The Sölvesborg mediumwave transmitter (Sölvesborg mellanvågsstation) is a radio station at Björkenabben on the peninsula Listerlandet, inaugurated 30 May 1985.

The station most recently transmitted on 1179 kHz, used by Radio Sweden International (until October 30, 2010), and is owned by Teracom.

==Technical specifications==
The station is situated outside Sölvesborg, far out on the peninsula Listerlandet, right on its outer point Björkenabben at the seaboard of the Baltic Sea. The station takes advantage of a phenomenon called "sea gain", which means that the signal is amplified by the surrounding sea, to improve coverage. Two 135 m high steel lattice towers work as antennas and are fed halfway up by eight feeders from a feeder house beneath each of the two antennas, where the feeders from the transmitter are connected.

The antenna currents are phase offset to achieve the directionality that has been decided by international law. One of the antennas is fed with 450 kW and the other one only with 150 kW. The station achieves most of its aiming towards west and north. It must be lowered towards east and south to not interfere with other stations on the same frequency. The station shares the frequency with five other stations in Europe. The transmission coverage area is directional the 70° and 270° azimuths.
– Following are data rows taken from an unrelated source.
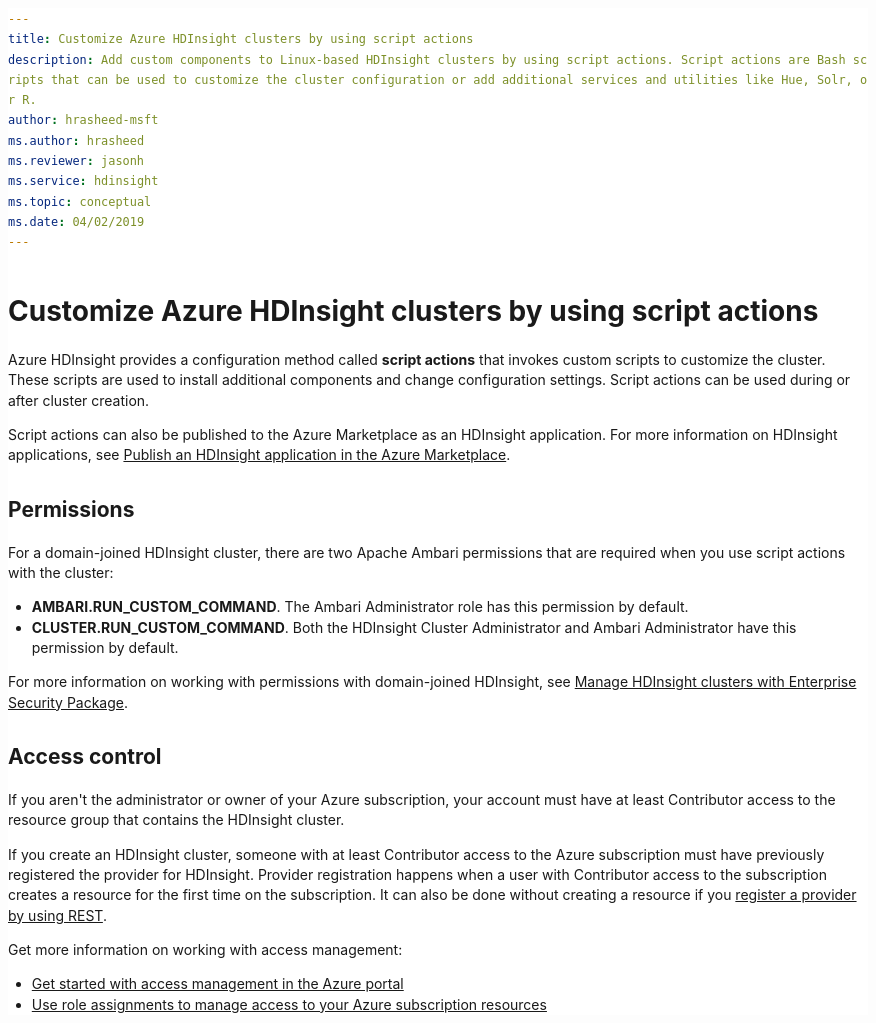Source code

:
 ```yaml
---
title: Customize Azure HDInsight clusters by using script actions
description: Add custom components to Linux-based HDInsight clusters by using script actions. Script actions are Bash scripts that can be used to customize the cluster configuration or add additional services and utilities like Hue, Solr, or R.
author: hrasheed-msft
ms.author: hrasheed
ms.reviewer: jasonh
ms.service: hdinsight
ms.topic: conceptual
ms.date: 04/02/2019
---
```


# Customize Azure HDInsight clusters by using script actions

Azure HDInsight provides a configuration method called **script actions** that invokes custom scripts to customize the cluster. These scripts are used to install additional components and change configuration settings. Script actions can be used during or after cluster creation.

Script actions can also be published to the Azure Marketplace as an HDInsight application. For more information on HDInsight applications, see [Publish an HDInsight application in the Azure Marketplace](hdinsight-apps-publish-applications.md).

## Permissions

For a domain-joined HDInsight cluster, there are two Apache Ambari permissions that are required when you use script actions with the cluster:

* **AMBARI.RUN\_CUSTOM\_COMMAND**. The Ambari Administrator role has this permission by default.
* **CLUSTER.RUN\_CUSTOM\_COMMAND**. Both the HDInsight Cluster Administrator and Ambari Administrator have this permission by default.

For more information on working with permissions with domain-joined HDInsight, see [Manage HDInsight clusters with Enterprise Security Package](./domain-joined/apache-domain-joined-manage.md).

## Access control

If you aren't the administrator or owner of your Azure subscription, your account must have at least Contributor access to the resource group that contains the HDInsight cluster.

If you create an HDInsight cluster, someone with at least Contributor access to the Azure subscription must have previously registered the provider for HDInsight. Provider registration happens when a user with Contributor access to the subscription creates a resource for the first time on the subscription. It can also be done without creating a resource if you [register a provider by using REST](https://msdn.microsoft.com/library/azure/dn790548.aspx).

Get more information on working with access management:

* [Get started with access management in the Azure portal](../role-based-access-control/overview.md)
* [Use role assignments to manage access to your Azure subscription resources](../role-based-access-control/role-assignments-portal.md)
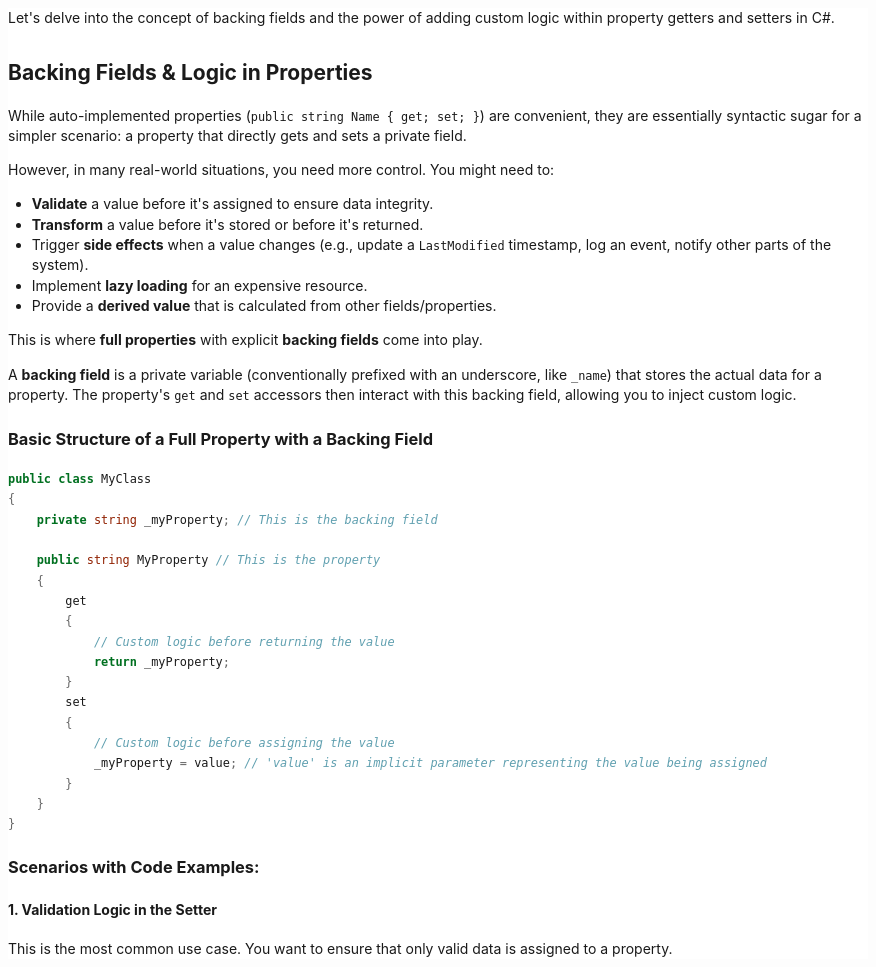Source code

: Let's delve into the concept of backing fields and the power of adding custom logic within property getters and setters in C\#.

## Backing Fields & Logic in Properties

While auto-implemented properties (`public string Name { get; set; }`) are convenient, they are essentially syntactic sugar for a simpler scenario: a property that directly gets and sets a private field.

However, in many real-world situations, you need more control. You might need to:

  * **Validate** a value before it's assigned to ensure data integrity.
  * **Transform** a value before it's stored or before it's returned.
  * Trigger **side effects** when a value changes (e.g., update a `LastModified` timestamp, log an event, notify other parts of the system).
  * Implement **lazy loading** for an expensive resource.
  * Provide a **derived value** that is calculated from other fields/properties.

This is where **full properties** with explicit **backing fields** come into play.

A **backing field** is a private variable (conventionally prefixed with an underscore, like `_name`) that stores the actual data for a property. The property's `get` and `set` accessors then interact with this backing field, allowing you to inject custom logic.

### Basic Structure of a Full Property with a Backing Field

```csharp
public class MyClass
{
    private string _myProperty; // This is the backing field

    public string MyProperty // This is the property
    {
        get
        {
            // Custom logic before returning the value
            return _myProperty;
        }
        set
        {
            // Custom logic before assigning the value
            _myProperty = value; // 'value' is an implicit parameter representing the value being assigned
        }
    }
}
```

### Scenarios with Code Examples:

#### 1\. Validation Logic in the Setter

This is the most common use case. You want to ensure that only valid data is assigned to a property.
The transmitter has a power of 600 kW (PEP) and, together with the antenna gain, the output power is 2000 kW (ERP).
Prior to Sölvesbörg, a 100 kW site in Hörby had been in use since 1947, but its equipment had aged significantly. The staff prayed every morning for the old station to start. The Hörby transmitter was scrapped directly after Sölvesborg went into service.

On 14 January 1985, construction ended, and shortly after, adjustment began.
On 30 May 1985, the station was inaugurated by Televerket Radio together with representatives from Sölvesborgs kommun and Sveriges Radio.
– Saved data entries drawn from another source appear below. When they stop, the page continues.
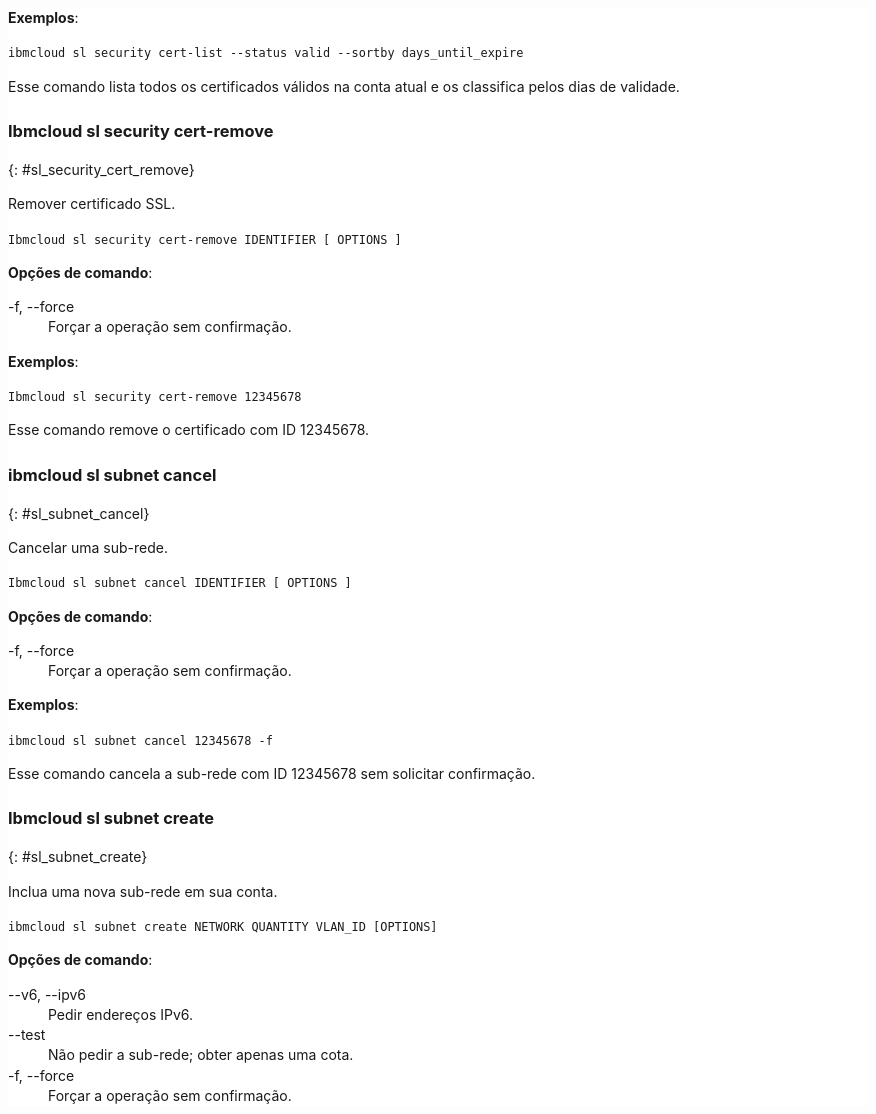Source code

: **Exemplos**:
```
ibmcloud sl security cert-list --status valid --sortby days_until_expire
```
Esse comando lista todos os certificados válidos na conta atual e os classifica pelos dias de validade.

### Ibmcloud sl security cert-remove
{: #sl_security_cert_remove}

Remover certificado SSL.
```
Ibmcloud sl security cert-remove IDENTIFIER [ OPTIONS ]
```

<strong>Opções de comando</strong>:
<dl>
<dt>-f, --force</dt>
<dd>Forçar a operação sem confirmação.</dd>
</dl>

**Exemplos**:
```
Ibmcloud sl security cert-remove 12345678
```
Esse comando remove o certificado com ID 12345678.

### ibmcloud sl subnet cancel
{: #sl_subnet_cancel}

Cancelar uma sub-rede.
```
Ibmcloud sl subnet cancel IDENTIFIER [ OPTIONS ]
```

<strong>Opções de comando</strong>:
<dl>
<dt>-f, --force</dt>
<dd>Forçar a operação sem confirmação.</dd>
</dl>

**Exemplos**:
```
ibmcloud sl subnet cancel 12345678 -f
```
Esse comando cancela a sub-rede com ID 12345678 sem solicitar confirmação.

### Ibmcloud sl subnet create
{: #sl_subnet_create}

Inclua uma nova sub-rede em sua conta.
```
ibmcloud sl subnet create NETWORK QUANTITY VLAN_ID [OPTIONS]
```

<strong>Opções de comando</strong>:
<dl>
<dt>--v6, --ipv6</dt>
<dd>Pedir endereços IPv6.</dd>
<dt>--test</dt>
<dd>Não pedir a sub-rede; obter apenas uma cota.</dd>
<dt>-f, --force</dt>
<dd>Forçar a operação sem confirmação.</dd>
</dl>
To save money, a 10 kW Marconi-transmitter was moved down from the closed mediumwave station in Sundsvall. It served Radio Sweden during daytime. In 1995 the transmitter went out of service with a loud bang (literally). After loss of power a fan stopped and the cooling for the tube and tube socket ceased. The tube socket melted down into the power supply. The transmitter was beyond repair.

== Construction works ==
Construction began in 1982. The antenna towers took three months to assemble. Smedjebacken-Boxholm made the drawings and Wibe assembled them. They weigh 70 tonnes each. In the ground around the towers, 8 km of copper wire were dug down which ends up in large copper plates to get optimal grounding. Two 350-metre-long feeder cables isolated by compressed air go from the station building to each of the antennas. The transmitter is a Telefunken S4006. Major parts of the transmitter are cooled by water with forced ventilation on some exposed parts. The efficiency lies around 73%, which is almost as high as theoretically possible.
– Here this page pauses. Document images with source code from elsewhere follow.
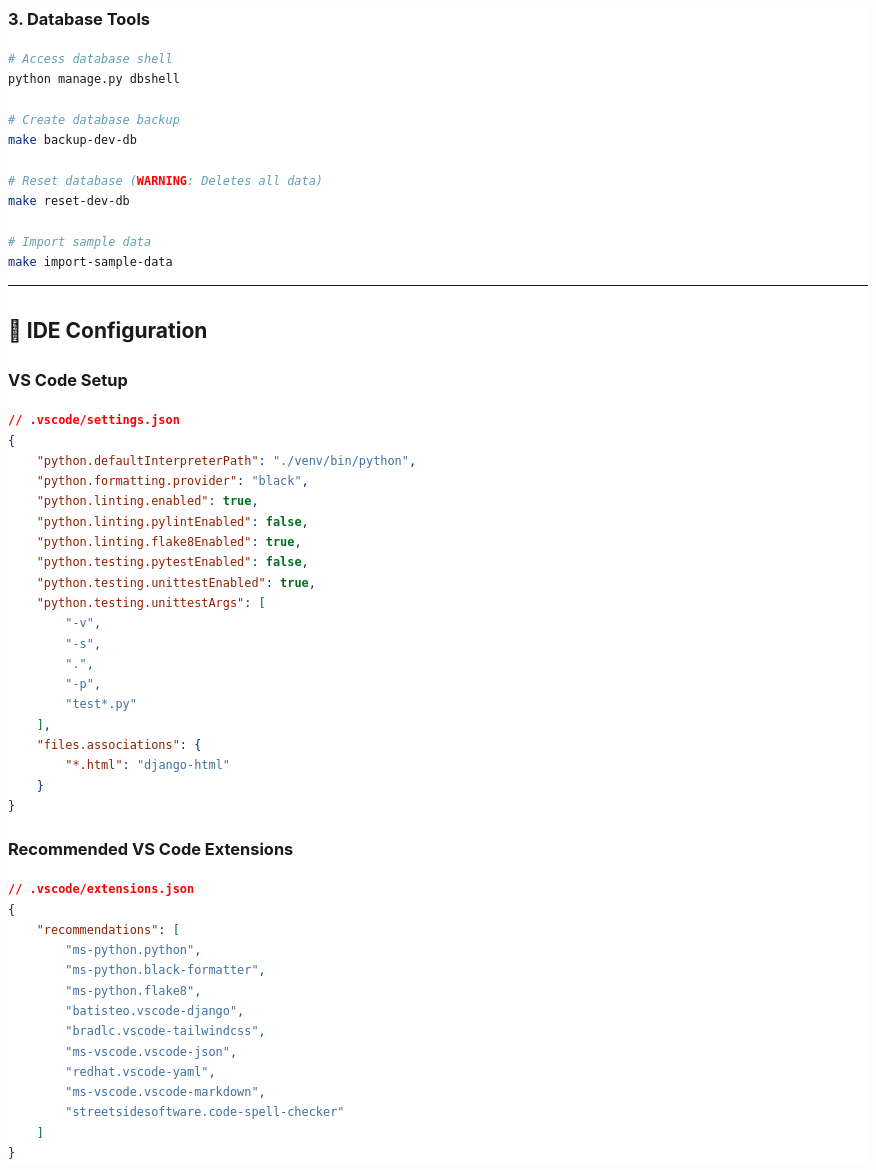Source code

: ### 3. Database Tools
```bash
# Access database shell
python manage.py dbshell

# Create database backup
make backup-dev-db

# Reset database (WARNING: Deletes all data)
make reset-dev-db

# Import sample data
make import-sample-data
```

---

## 🔧 IDE Configuration

### VS Code Setup
```json
// .vscode/settings.json
{
    "python.defaultInterpreterPath": "./venv/bin/python",
    "python.formatting.provider": "black",
    "python.linting.enabled": true,
    "python.linting.pylintEnabled": false,
    "python.linting.flake8Enabled": true,
    "python.testing.pytestEnabled": false,
    "python.testing.unittestEnabled": true,
    "python.testing.unittestArgs": [
        "-v",
        "-s",
        ".",
        "-p",
        "test*.py"
    ],
    "files.associations": {
        "*.html": "django-html"
    }
}
```

### Recommended VS Code Extensions
```json
// .vscode/extensions.json
{
    "recommendations": [
        "ms-python.python",
        "ms-python.black-formatter",
        "ms-python.flake8",
        "batisteo.vscode-django",
        "bradlc.vscode-tailwindcss",
        "ms-vscode.vscode-json",
        "redhat.vscode-yaml",
        "ms-vscode.vscode-markdown",
        "streetsidesoftware.code-spell-checker"
    ]
}
```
It cost 25 million Swedish krona to construct the site.
It features:
- 1500 tonnes of concrete
- 140 tonnes of steel
- 100 km of copper thread
- 20,000 man-hours of labor

The station building is prepared for one more transmitter.

==Present==
The station is now (December 2011) silent but can be put into service after some maintenance. Teracom wants to demolish the station and sell it as scrap. Teracom don't see any future for the station. Some people have written to the County Administration Board in Blekinge about preserving the station as a listed building.